# Input and target data

The SPR dataset consists of multi-sensor satellite observations and retrieval ancillary data that are matched with corresponding precipitation estimates from ground-based precipitation radars. In total, four sources of retrieval input data are available in each dataset: PMW obsrvations from GMI or AMTS (contained in  ``gmi`` or ``atms`` folders), GOES-16 ABI geostationary observations (contained in the ``geo`` folders) and geostationary IR-window channel observations ``geo_ir``.

The file structure is different for the data spatial and tabular format. While the data in tabular format is combined into a single file, the data in spatial format is split up into a separate file for each scene and indexed with the median scan time from that scene.

## GMI and ATMS observations

The GMI and ATMS observations contain the variables ``observations`` and ``earth_incidence_angle`` containing the PMW observations and the corresponding earth-incidence angles.

### Spatial format

In [1]:
import xarray as xr
from satrain.data import list_files
from satrain.config import get_data_path
files = list_files("spr/gmi/training/gridded/spatial/gmi")
satrain_path = get_data_path()
xr.load_dataset(satrain_path / files[0])

### Tabular format

In [2]:
import xarray as xr
from satrain.data import list_files
from satrain.config import get_data_path
files = list_files("spr/gmi/training/gridded/tabular/gmi")
satrain_path = get_data_path()
xr.load_dataset(satrain_path / files[0])

## Ancillary data

The ancillary data contains environmental data that is designed to complement the satellite observations and improve the retrieval accuracy.
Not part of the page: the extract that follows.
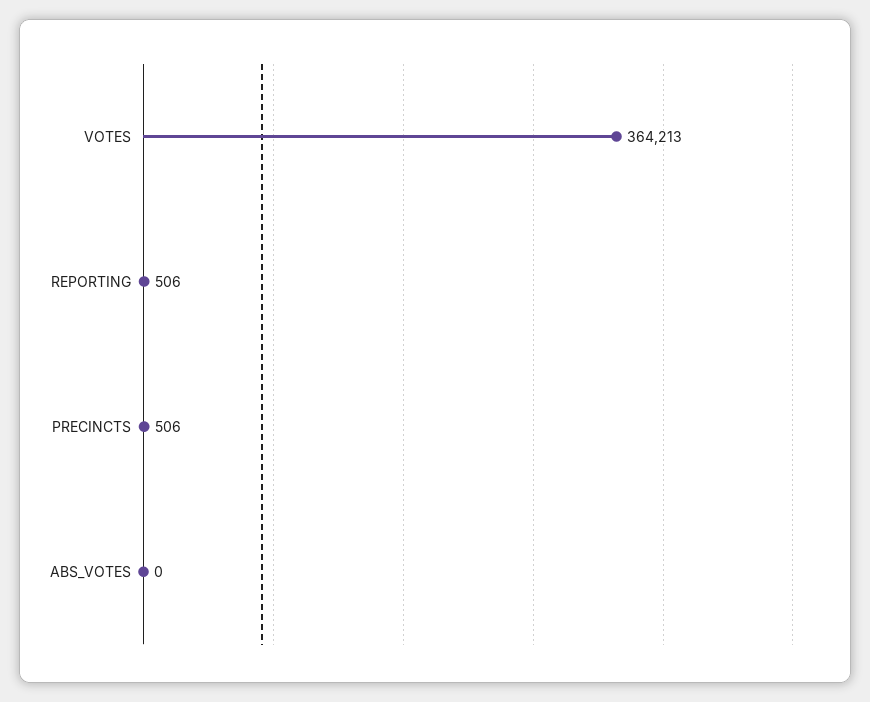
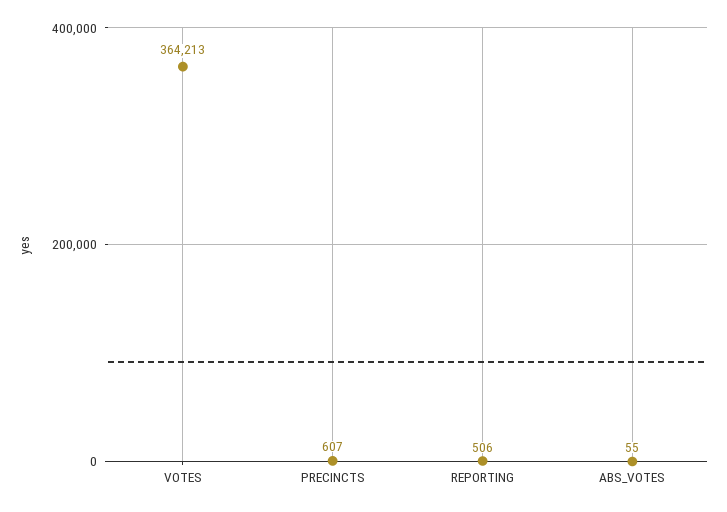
PRECINCTS: 506 -> 607
ABS_VOTES: 0 -> 55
Currently, the following variables are available:

 1. Wet-bulb temperature
 2. Lapse rate
 3. Total-colum water vapor
 4. Moisture convergence
 5. Leaf area index
 6. Snow depth
 7. Orographic wind
 8. 10-meter wind
 9. Land fraction
 10. Ice fraction
 11. PMW L1C quality flag
 12. Sunglint angle
 13. GPROF Airlifting index


### Spatial format

In [3]:
import xarray as xr
from satrain.data import list_files
from satrain.config import get_data_path
files = list_files("spr/gmi/training/gridded/spatial/ancillary")
satrain_path = get_data_path()
xr.load_dataset(satrain_path / files[0])

### Tabular format

In [4]:
import xarray as xr
from satrain.data import list_files
from satrain.config import get_data_path
files = list_files("spr/gmi/training/gridded/tabular/ancillary")
satrain_path = get_data_path()
xr.load_dataset(satrain_path / files[0])

## Geostationary observations 

The geostationary observations contain multiple observations from the 16 channels of the GOES ABI. The observations are matched to the four closest full 15 minutes time steps around the median overpass time of each collocation scene. 

### Spatial format

In [5]:
import xarray as xr
from satrain.data import list_files
from satrain.config import get_data_path
files = list_files("spr/gmi/training/gridded/spatial/geo")
satrain_path = get_data_path()
xr.load_dataset(satrain_path / files[0])

### Tabular format

In [6]:
import xarray as xr
from satrain.data import list_files
from satrain.config import get_data_path
files = list_files("spr/gmi/training/on_swath/tabular/ancillary")
satrain_path = get_data_path()
xr.load_dataset(satrain_path / files[0])

## Geostationary IR-window observations 

The IR-window channel observations contain only observations from IR-window channels around $11 \mu m$. However, the files contain observations from 16 full 30-minute time steps centered on the median time of each overpass.

### Spatial format

In [7]:
import xarray as xr
from satrain.data import list_files
from satrain.config import get_data_path
files = list_files("spr/gmi/training/gridded/spatial/geo_ir")
satrain_path = get_data_path()
xr.load_dataset(satrain_path / files[0])

### Tabular format

In [8]:
import xarray as xr
from satrain.data import list_files
from satrain.config import get_data_path
files = list_files("spr/gmi/training/on_swath/tabular/geo_ir")
satrain_path = get_data_path()
xr.load_dataset(satrain_path / files[0])

## Target data

Finally, the target files contain the precipitation estimates as well as the radar-quality index (RQI), the gauge-correction factor (GCF), and the precipitation type fraction.
### Spatial format

In [9]:
import xarray as xr
from satrain.data import list_files
from satrain.config import get_data_path
files = list_files("spr/gmi/training/on_swath/spatial/target")
satrain_path = get_data_path()
xr.load_dataset(satrain_path / files[0])

### Tabular format

In [10]:
import xarray as xr
from satrain.data import list_files
from satrain.config import get_data_path
files = list_files("spr/gmi/training/on_swath/tabular/target")
satrain_path = get_data_path()
xr.load_dataset(satrain_path / files[0])